● **THE DATA**
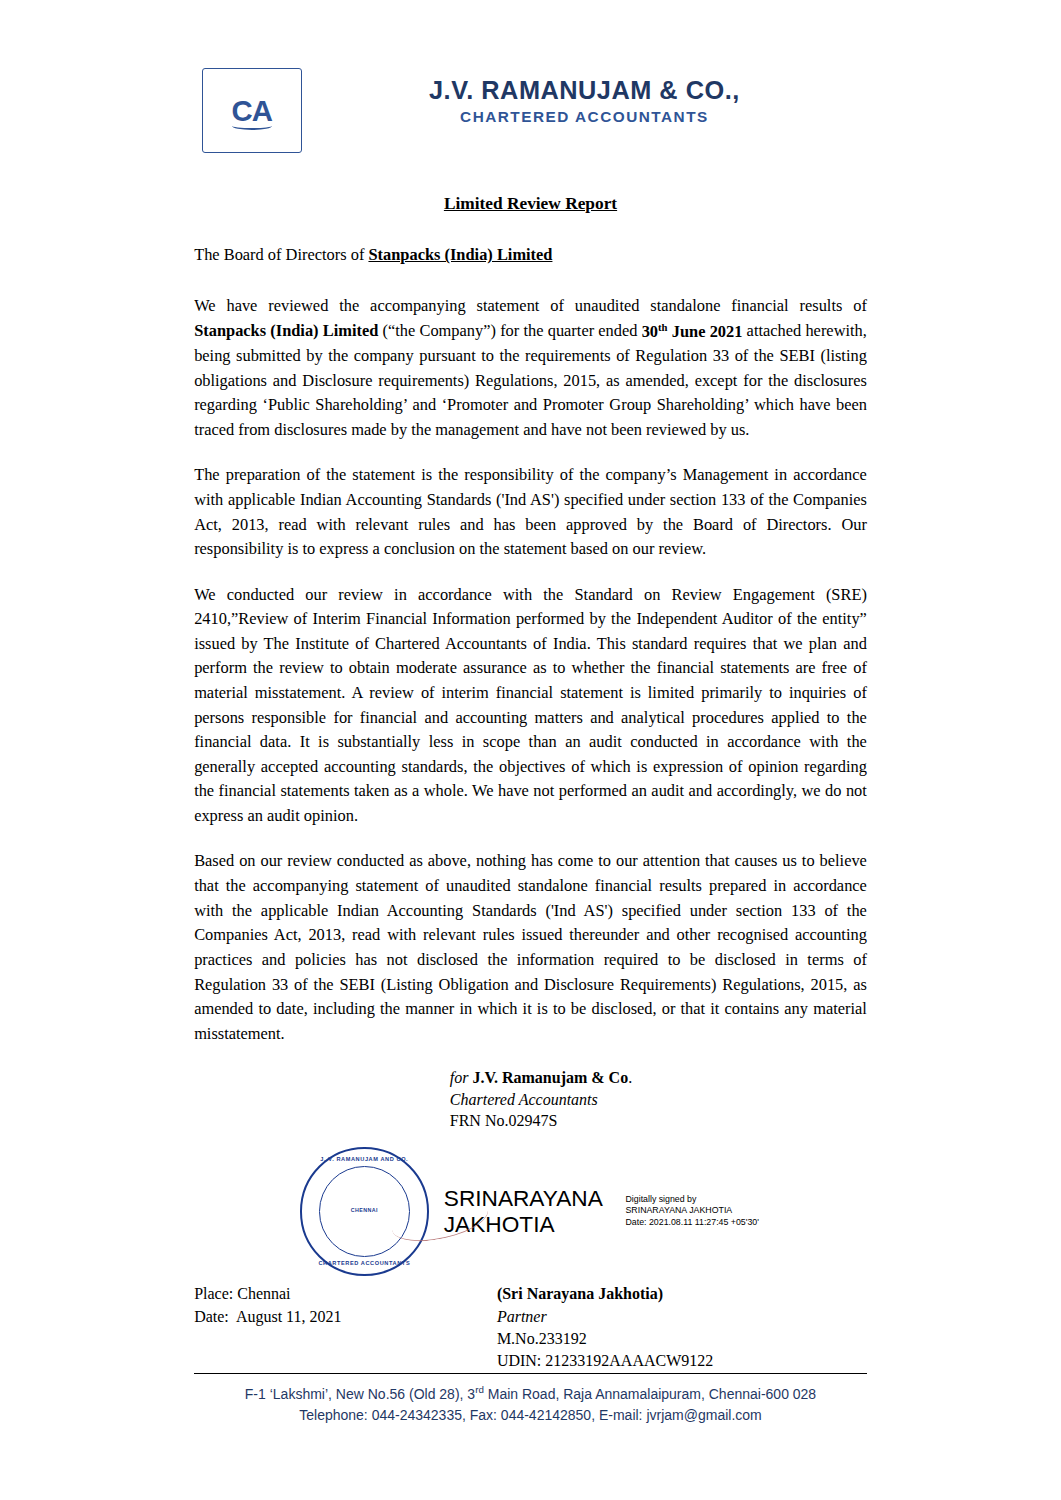CA
J.V. RAMANUJAM & CO.,
CHARTERED ACCOUNTANTS
Limited Review Report
The Board of Directors of Stanpacks (India) Limited
We have reviewed the accompanying statement of unaudited standalone financial results of Stanpacks (India) Limited (“the Company”) for the quarter ended 30th June 2021 attached herewith, being submitted by the company pursuant to the requirements of Regulation 33 of the SEBI (listing obligations and Disclosure requirements) Regulations, 2015, as amended, except for the disclosures regarding ‘Public Shareholding’ and ‘Promoter and Promoter Group Shareholding’ which have been traced from disclosures made by the management and have not been reviewed by us.
The preparation of the statement is the responsibility of the company’s Management in accordance with applicable Indian Accounting Standards ('Ind AS') specified under section 133 of the Companies Act, 2013, read with relevant rules and has been approved by the Board of Directors. Our responsibility is to express a conclusion on the statement based on our review.
We conducted our review in accordance with the Standard on Review Engagement (SRE) 2410,”Review of Interim Financial Information performed by the Independent Auditor of the entity” issued by The Institute of Chartered Accountants of India. This standard requires that we plan and perform the review to obtain moderate assurance as to whether the financial statements are free of material misstatement. A review of interim financial statement is limited primarily to inquiries of persons responsible for financial and accounting matters and analytical procedures applied to the financial data. It is substantially less in scope than an audit conducted in accordance with the generally accepted accounting standards, the objectives of which is expression of opinion regarding the financial statements taken as a whole. We have not performed an audit and accordingly, we do not express an audit opinion.
Based on our review conducted as above, nothing has come to our attention that causes us to believe that the accompanying statement of unaudited standalone financial results prepared in accordance with the applicable Indian Accounting Standards ('Ind AS') specified under section 133 of the Companies Act, 2013, read with relevant rules issued thereunder and other recognised accounting practices and policies has not disclosed the information required to be disclosed in terms of Regulation 33 of the SEBI (Listing Obligation and Disclosure Requirements) Regulations, 2015, as amended to date, including the manner in which it is to be disclosed, or that it contains any material misstatement.
for J.V. Ramanujam & Co.
Chartered Accountants
FRN No.02947S
J. V. RAMANUJAM AND CO.
CHENNAI
CHARTERED ACCOUNTANTS
SRINARAYANA
JAKHOTIA
Digitally signed by
SRINARAYANA JAKHOTIA
Date: 2021.08.11 11:27:45 +05'30'
Place: Chennai
Date: August 11, 2021
(Sri Narayana Jakhotia)
Partner
M.No.233192
UDIN: 21233192AAAACW9122
F-1 ‘Lakshmi’, New No.56 (Old 28), 3rd Main Road, Raja Annamalaipuram, Chennai-600 028
Telephone: 044-24342335, Fax: 044-42142850, E-mail: jvrjam@gmail.com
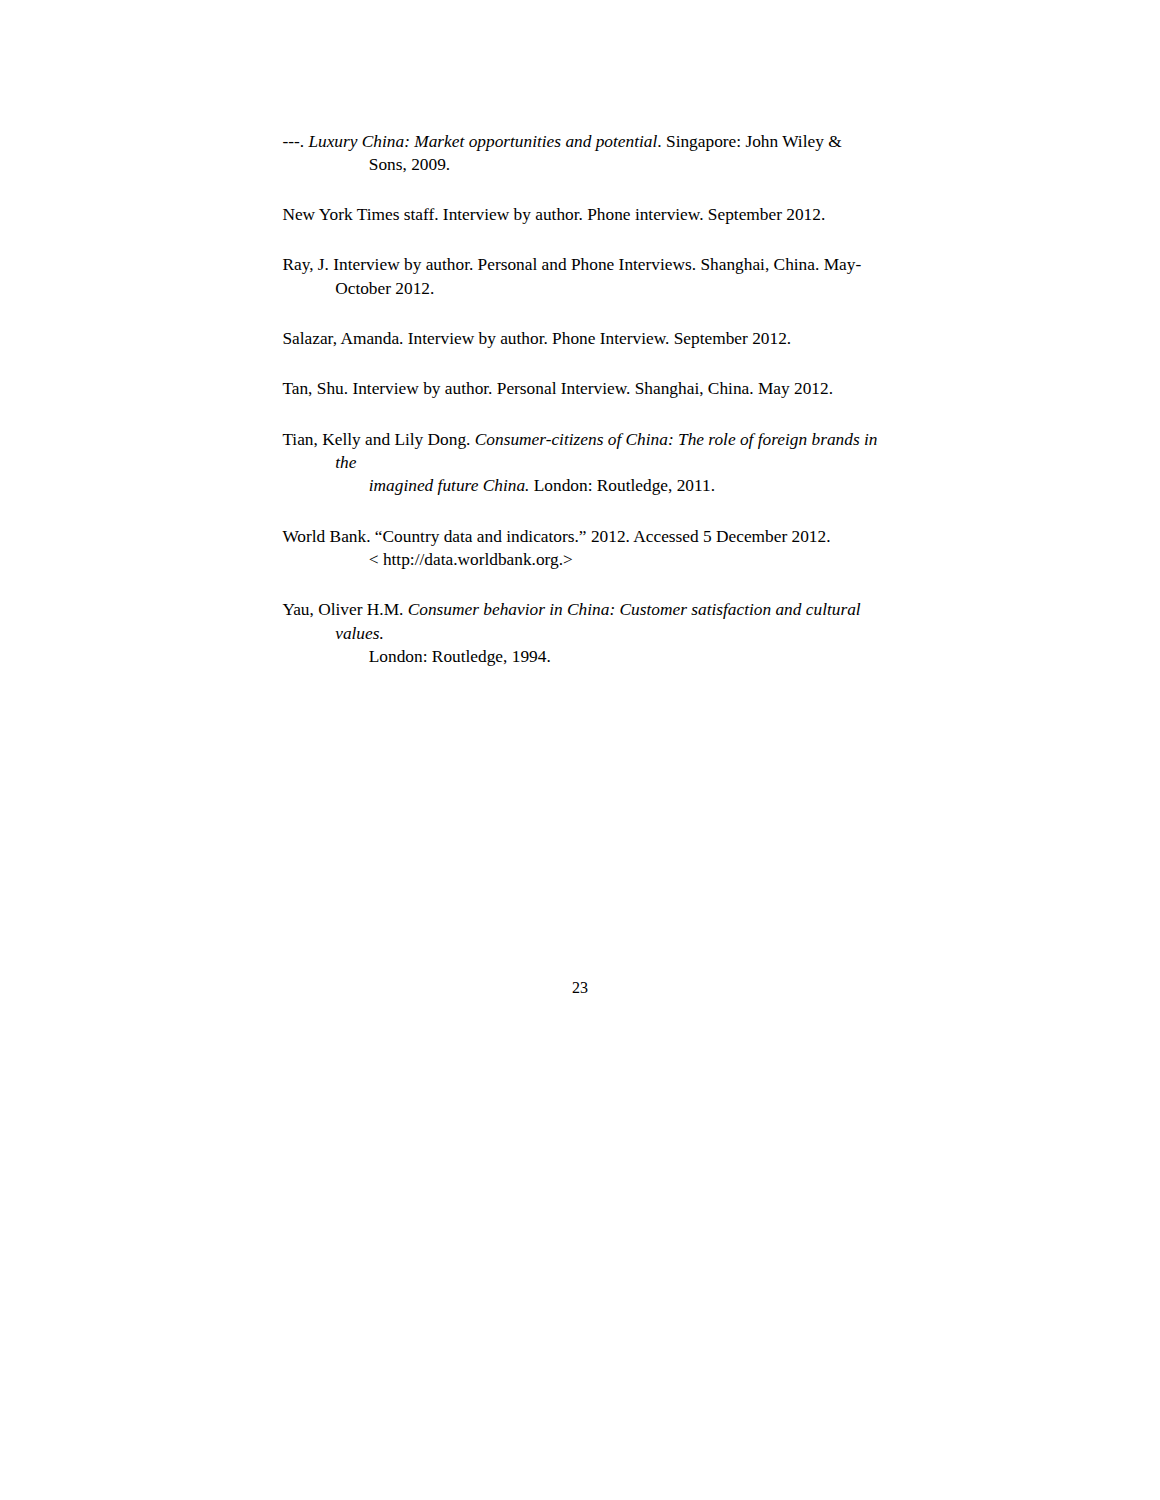---. Luxury China: Market opportunities and potential. Singapore: John Wiley &Sons, 2009.
New York Times staff. Interview by author. Phone interview. September 2012.
Ray, J. Interview by author. Personal and Phone Interviews. Shanghai, China. May-October 2012.
Salazar, Amanda. Interview by author. Phone Interview. September 2012.
Tan, Shu. Interview by author. Personal Interview. Shanghai, China. May 2012.
Tian, Kelly and Lily Dong. Consumer-citizens of China: The role of foreign brands in the imagined future China. London: Routledge, 2011.
World Bank. “Country data and indicators.” 2012. Accessed 5 December 2012.< http://data.worldbank.org.>
Yau, Oliver H.M. Consumer behavior in China: Customer satisfaction and cultural values. London: Routledge, 1994.
23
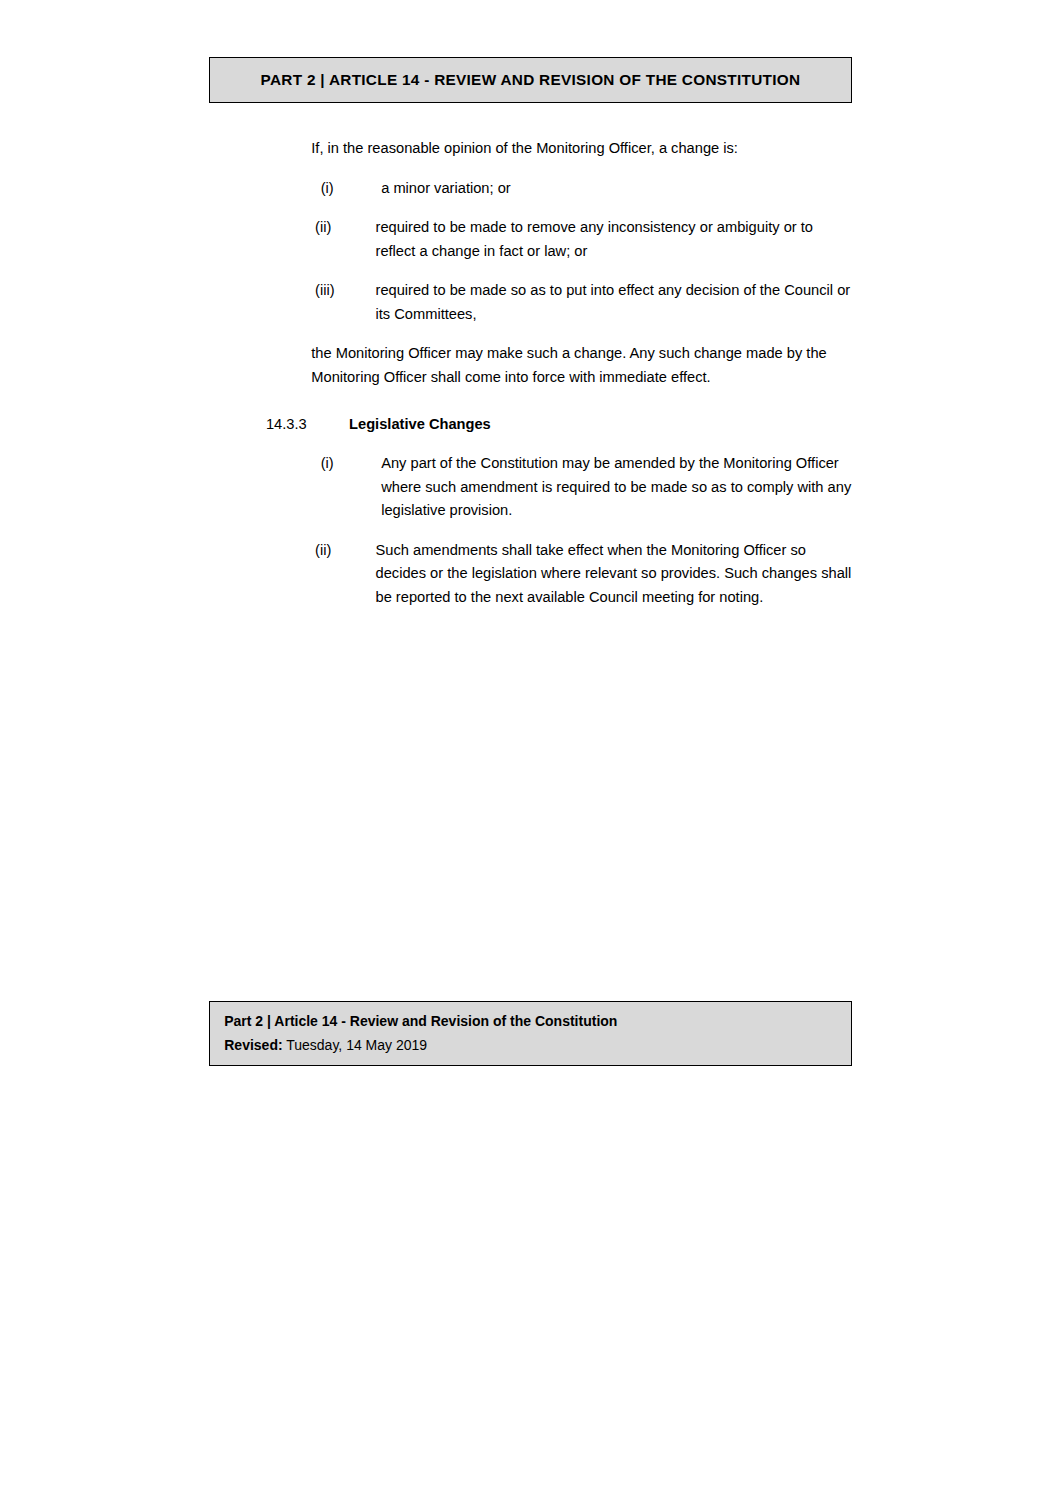PART 2 | ARTICLE 14 - REVIEW AND REVISION OF THE CONSTITUTION
If, in the reasonable opinion of the Monitoring Officer, a change is:
(i)
a minor variation; or
(ii)
required to be made to remove any inconsistency or ambiguity or to reflect a change in fact or law; or
(iii)
required to be made so as to put into effect any decision of the Council or its Committees,
the Monitoring Officer may make such a change. Any such change made by the Monitoring Officer shall come into force with immediate effect.
14.3.3
Legislative Changes
(i)
Any part of the Constitution may be amended by the Monitoring Officer where such amendment is required to be made so as to comply with any legislative provision.
(ii)
Such amendments shall take effect when the Monitoring Officer so decides or the legislation where relevant so provides. Such changes shall be reported to the next available Council meeting for noting.
Part 2 | Article 14 - Review and Revision of the Constitution
Revised: Tuesday, 14 May 2019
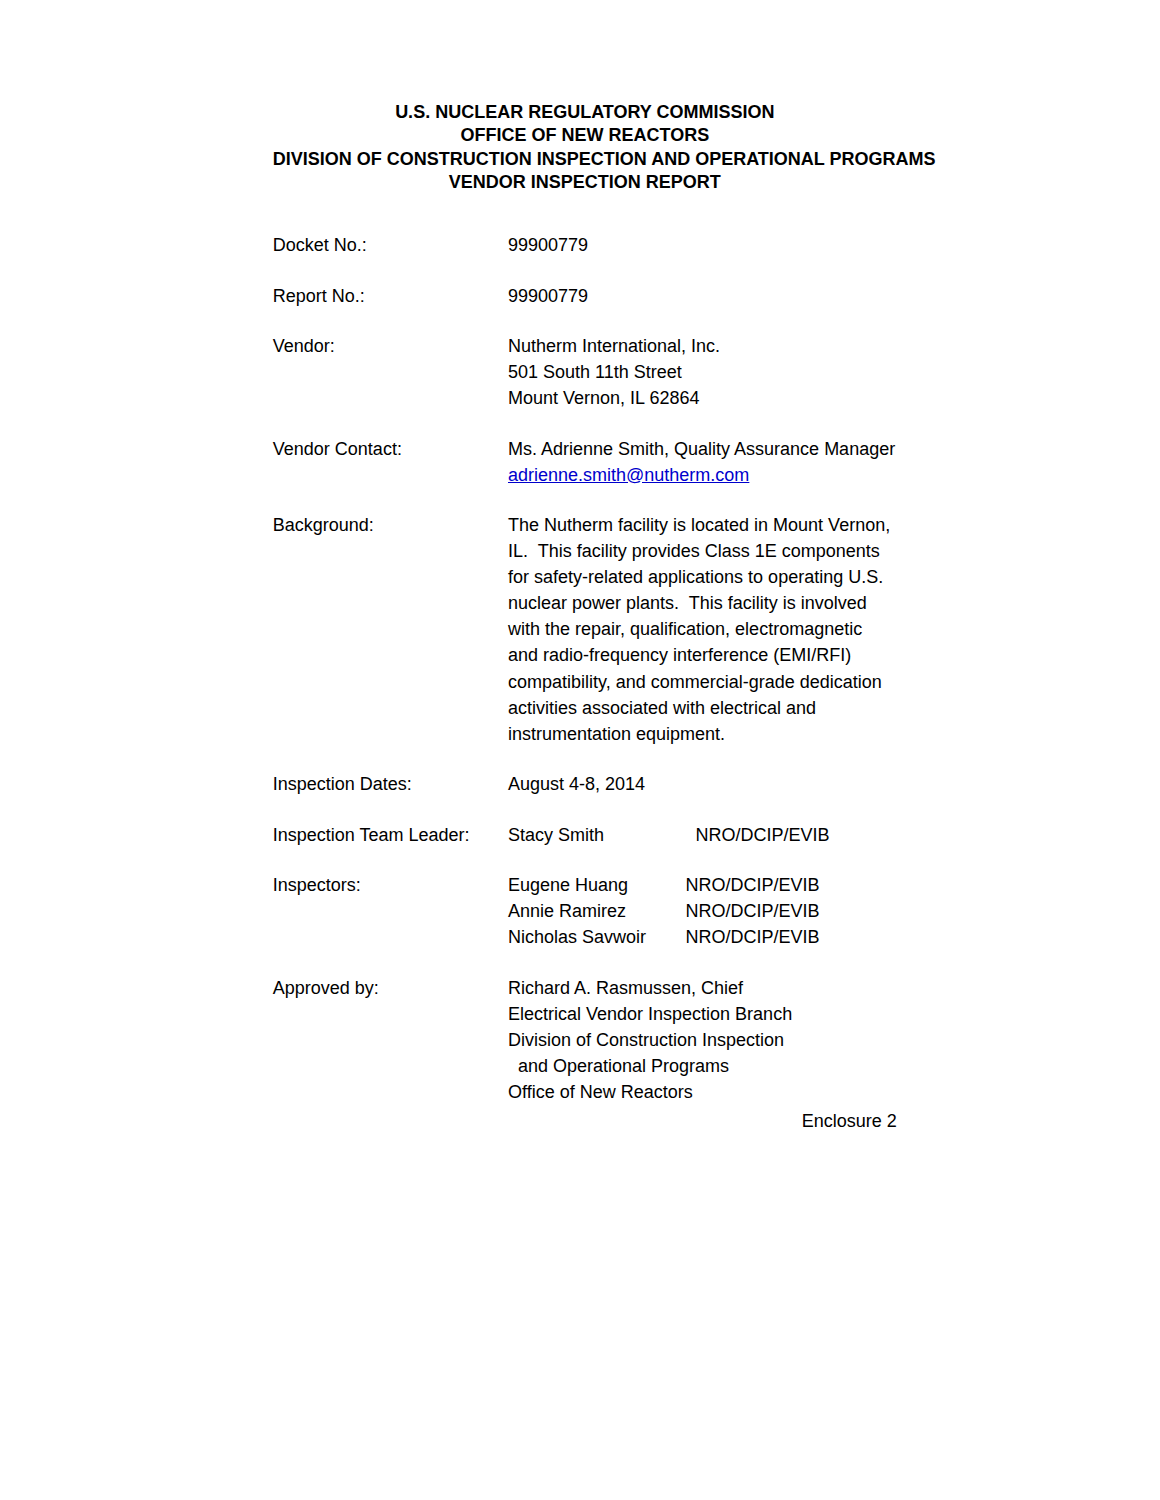U.S. NUCLEAR REGULATORY COMMISSION
OFFICE OF NEW REACTORS
DIVISION OF CONSTRUCTION INSPECTION AND OPERATIONAL PROGRAMS
VENDOR INSPECTION REPORT
| Docket No.: | 99900779 |
| Report No.: | 99900779 |
| Vendor: | Nutherm International, Inc. 501 South 11th Street Mount Vernon, IL 62864 |
| Vendor Contact: | Ms. Adrienne Smith, Quality Assurance Manager adrienne.smith@nutherm.com |
| Background: | The Nutherm facility is located in Mount Vernon, IL. This facility provides Class 1E components for safety-related applications to operating U.S. nuclear power plants. This facility is involved with the repair, qualification, electromagnetic and radio-frequency interference (EMI/RFI) compatibility, and commercial-grade dedication activities associated with electrical and instrumentation equipment. |
| Inspection Dates: | August 4-8, 2014 |
| Inspection Team Leader: | Stacy Smith NRO/DCIP/EVIB |
| Inspectors: | Eugene Huang NRO/DCIP/EVIB Annie Ramirez NRO/DCIP/EVIB Nicholas Savwoir NRO/DCIP/EVIB |
| Approved by: | Richard A. Rasmussen, Chief Electrical Vendor Inspection Branch Division of Construction Inspection and Operational Programs Office of New Reactors |
Enclosure 2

● **PROBLEM**
Make an exact copy of the records from their first line through the line containing "The Board of Directors of", both ends included, with the pictures omitted.

● **PROBLEM SOLUTION**
CA
J.V. RAMANUJAM & CO.,
CHARTERED ACCOUNTANTS
Limited Review Report
The Board of Directors of Stanpacks (India) Limited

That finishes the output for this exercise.